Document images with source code
=-=-=

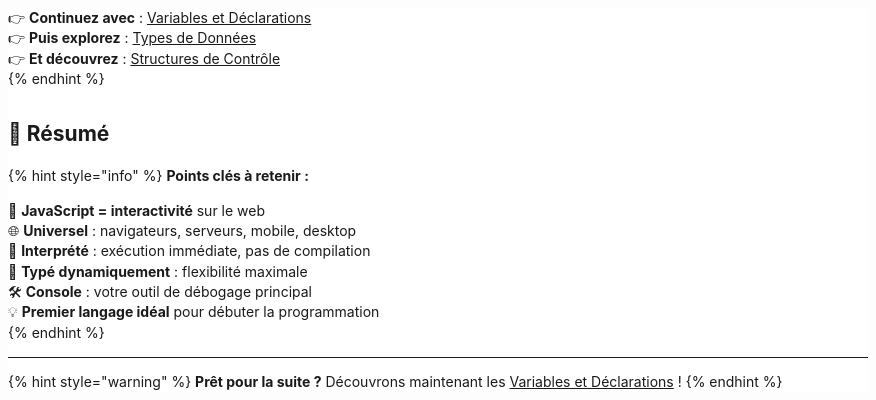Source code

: 👉 **Continuez avec** : [Variables et Déclarations](variables-declarations.md)  
👉 **Puis explorez** : [Types de Données](types-donnees.md)  
👉 **Et découvrez** : [Structures de Contrôle](structures-controle.md)  
{% endhint %}

## 🎯 Résumé

{% hint style="info" %}
**Points clés à retenir :**

🚀 **JavaScript = interactivité** sur le web  
🌐 **Universel** : navigateurs, serveurs, mobile, desktop  
🔄 **Interprété** : exécution immédiate, pas de compilation  
🎯 **Typé dynamiquement** : flexibilité maximale  
🛠️ **Console** : votre outil de débogage principal  
💡 **Premier langage idéal** pour débuter la programmation  
{% endhint %}

---

{% hint style="warning" %}
**Prêt pour la suite ?** Découvrons maintenant les [Variables et Déclarations](variables-declarations.md) !
{% endhint %}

=-=-=

Work order ▸
Provide only the count of lines in the data above that include the string "Variables".

Problem solution ▸
2